EXERCISE BRIEF: Report how many lines of the material contain the string "kern", giving only the number.

Records from a data source:
========================

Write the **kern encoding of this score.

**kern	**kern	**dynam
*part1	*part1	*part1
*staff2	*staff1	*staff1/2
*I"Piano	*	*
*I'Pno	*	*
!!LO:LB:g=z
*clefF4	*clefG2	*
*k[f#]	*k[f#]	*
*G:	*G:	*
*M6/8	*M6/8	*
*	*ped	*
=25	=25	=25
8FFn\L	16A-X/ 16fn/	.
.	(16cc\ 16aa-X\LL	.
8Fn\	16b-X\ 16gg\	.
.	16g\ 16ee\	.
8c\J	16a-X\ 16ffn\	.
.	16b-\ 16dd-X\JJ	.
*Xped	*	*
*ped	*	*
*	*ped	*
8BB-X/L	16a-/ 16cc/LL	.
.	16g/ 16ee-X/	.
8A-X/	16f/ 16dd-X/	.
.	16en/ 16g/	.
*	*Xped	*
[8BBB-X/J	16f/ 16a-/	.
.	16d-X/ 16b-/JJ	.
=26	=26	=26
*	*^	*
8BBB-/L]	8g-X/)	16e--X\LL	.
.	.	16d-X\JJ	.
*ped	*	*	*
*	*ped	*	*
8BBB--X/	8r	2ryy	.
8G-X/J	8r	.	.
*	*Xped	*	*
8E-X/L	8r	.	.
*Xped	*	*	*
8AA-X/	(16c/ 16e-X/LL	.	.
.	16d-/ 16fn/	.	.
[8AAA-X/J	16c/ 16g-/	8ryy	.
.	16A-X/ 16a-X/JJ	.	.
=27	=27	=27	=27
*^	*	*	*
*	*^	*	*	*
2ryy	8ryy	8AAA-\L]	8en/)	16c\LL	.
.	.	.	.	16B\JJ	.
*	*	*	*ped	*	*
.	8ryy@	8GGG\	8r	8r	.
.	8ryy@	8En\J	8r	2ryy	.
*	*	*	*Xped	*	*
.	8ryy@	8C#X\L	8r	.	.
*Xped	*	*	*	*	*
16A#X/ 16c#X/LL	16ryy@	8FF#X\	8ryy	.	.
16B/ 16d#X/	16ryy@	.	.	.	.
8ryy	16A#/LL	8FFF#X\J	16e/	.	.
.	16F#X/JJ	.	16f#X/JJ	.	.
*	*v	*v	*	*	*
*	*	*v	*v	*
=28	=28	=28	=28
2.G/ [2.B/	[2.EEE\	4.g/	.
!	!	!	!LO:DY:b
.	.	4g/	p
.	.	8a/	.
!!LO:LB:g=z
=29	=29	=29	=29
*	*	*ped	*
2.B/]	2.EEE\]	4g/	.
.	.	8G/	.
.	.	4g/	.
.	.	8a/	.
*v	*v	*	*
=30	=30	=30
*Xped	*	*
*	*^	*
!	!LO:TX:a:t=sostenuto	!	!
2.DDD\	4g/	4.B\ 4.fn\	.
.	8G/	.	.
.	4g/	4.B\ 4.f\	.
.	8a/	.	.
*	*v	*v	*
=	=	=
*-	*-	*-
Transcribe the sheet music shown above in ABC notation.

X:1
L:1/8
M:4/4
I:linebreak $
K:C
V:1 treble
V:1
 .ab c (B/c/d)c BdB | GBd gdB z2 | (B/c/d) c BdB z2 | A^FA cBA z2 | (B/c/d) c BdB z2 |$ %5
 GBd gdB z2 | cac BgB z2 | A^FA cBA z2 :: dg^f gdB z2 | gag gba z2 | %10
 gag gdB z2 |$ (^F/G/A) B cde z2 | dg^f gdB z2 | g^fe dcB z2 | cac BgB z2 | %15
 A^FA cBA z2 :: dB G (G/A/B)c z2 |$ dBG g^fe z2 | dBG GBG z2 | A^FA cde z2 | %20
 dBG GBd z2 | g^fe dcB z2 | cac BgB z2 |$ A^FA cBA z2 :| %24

========================

FULL SOLUTION: 2